EXTRACT PROVIDED →

□ □ □ □ □

The combination of emotional abuse and overt sexualization resulted in an attachment disorder. Breivik was of normal intelligence, but withdrawn and “deviant”, and the psychiatrists strongly recommended that he should be taken from his mother. In 1983 Breivik’s father asked for custody, but both the court and the Child Welfare unit disregarded the warning of the experts and Breivik stayed with his mother.
As an adolescent Breivik tried to join violent and criminal gangs then emerging in Oslo, but always failed. He was rejected by the immigrant gangs, he was unable to get into graffiti crews and he was kicked out from an ethnically Norwegian nationalist gang. It seems the reactive attachment disorder of the child evolved into a budding personality disorder: His craving for recognition and inability to understand social relations are pointed out by those who knew him. Although he did have friends, romantic and sexual relationships were few and did not last long. He remained an outsider until he withdrew from society at the age of 27, moved home with his mother and spent the next five years in front of the computer screen, fashioning his avatar.

□ □ □ □ □

DATA SEGMENT →
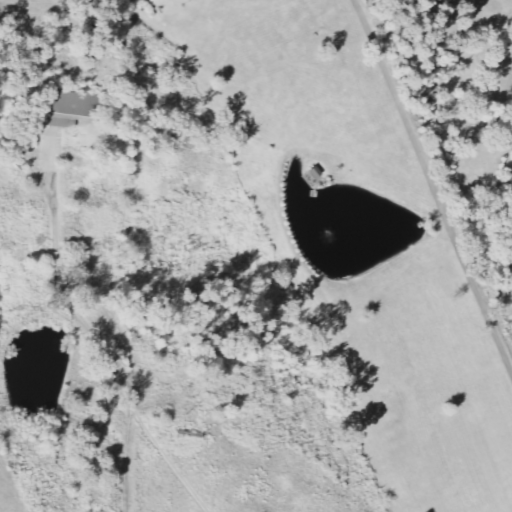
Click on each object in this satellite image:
road: (432, 187)
road: (126, 459)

□ □ □ □ □

TASK ITEM →
Continue the account of Breivik's childhood and youth from its last sentence.

WRITTEN RESPONSE →
The manifesto is a deeply misogynistic and sadistic text, which tells how patriarchy will be re-established in an ideal future European super state in the year 2083. The problem of mothers is solved by having children born by artificial wombs and raised in state-run homes. In what appears to be a direct reference to his biography, the first law of the future state is that fathers always will have custody over children in case of divorce. The establishment of the state will be marked by an “official celebratory lynching” of hundreds of thousands of Marxist “traitors”.
While extremist ideology was a crucial ingredient in the creation of Breivik’s deadly avatar, his hatred appears rooted in childhood trauma. Spurred by grandiosity and protected by paranoia, lack of empathy and alexithymia (inability to express emotions), Breivik nurtured and refined feelings of shame and revenge fantasies until they erupted with enormous force. Breivik was caught by the system when he was a small child, but the system let him go. If he had been given care by a normal family, would he still have gone to Utøya? The question is of course unanswerable, but the lesson of Breivik’s case is that radicalization may have deep roots. Prevention of terror starts at home. “The hand that rocks the cradle, moves the world,” as Breivik said to the forensic psychiatrists.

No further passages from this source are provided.